■ **Collected material**:
%%

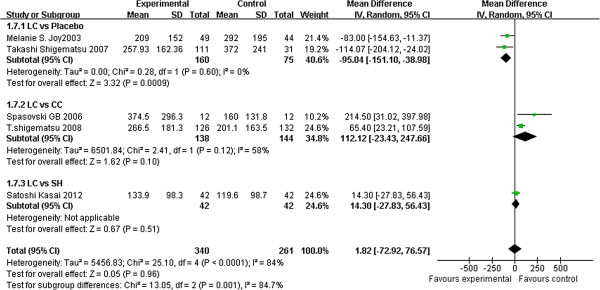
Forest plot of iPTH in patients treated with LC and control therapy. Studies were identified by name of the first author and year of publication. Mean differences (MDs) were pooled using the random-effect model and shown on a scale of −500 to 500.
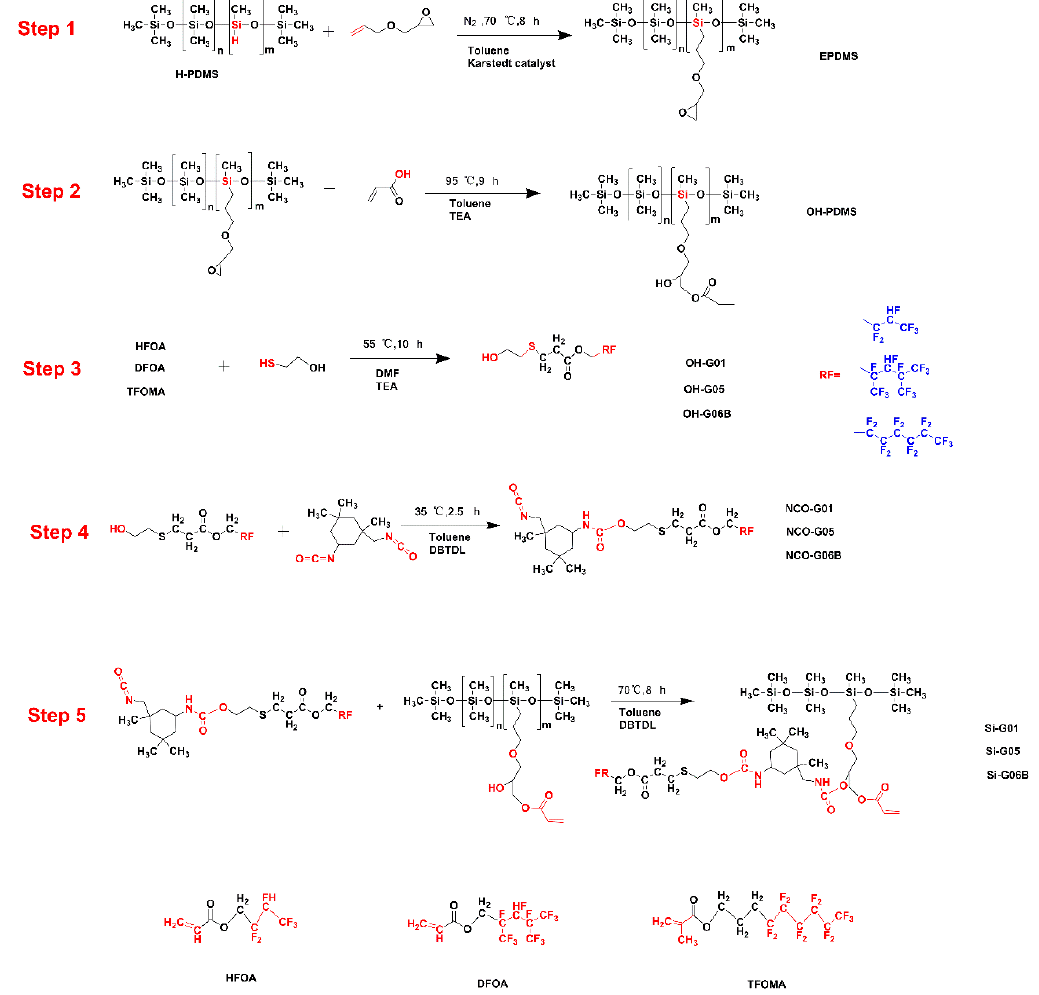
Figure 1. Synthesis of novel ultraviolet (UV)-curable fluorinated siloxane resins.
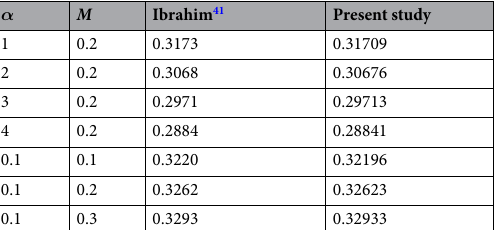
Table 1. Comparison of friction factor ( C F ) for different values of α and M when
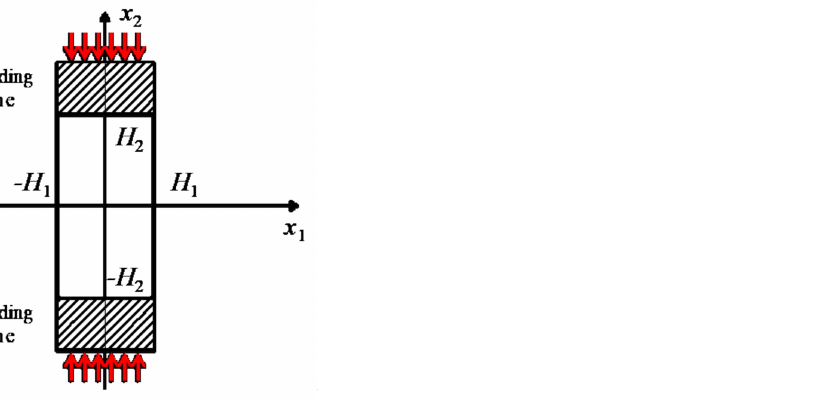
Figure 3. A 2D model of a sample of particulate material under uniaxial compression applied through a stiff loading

%%

■ **Your goal**:
Without the pictures, give again exactly the lines above starting at the line containing "Figure 1. Synthesis" and ending at the line containing "Table 1. Comparison".

■ **Answer box**:
Figure 1. Synthesis of novel ultraviolet (UV)-curable fluorinated siloxane resins.
Table 1. Comparison of friction factor ( C F ) for different values of α and M when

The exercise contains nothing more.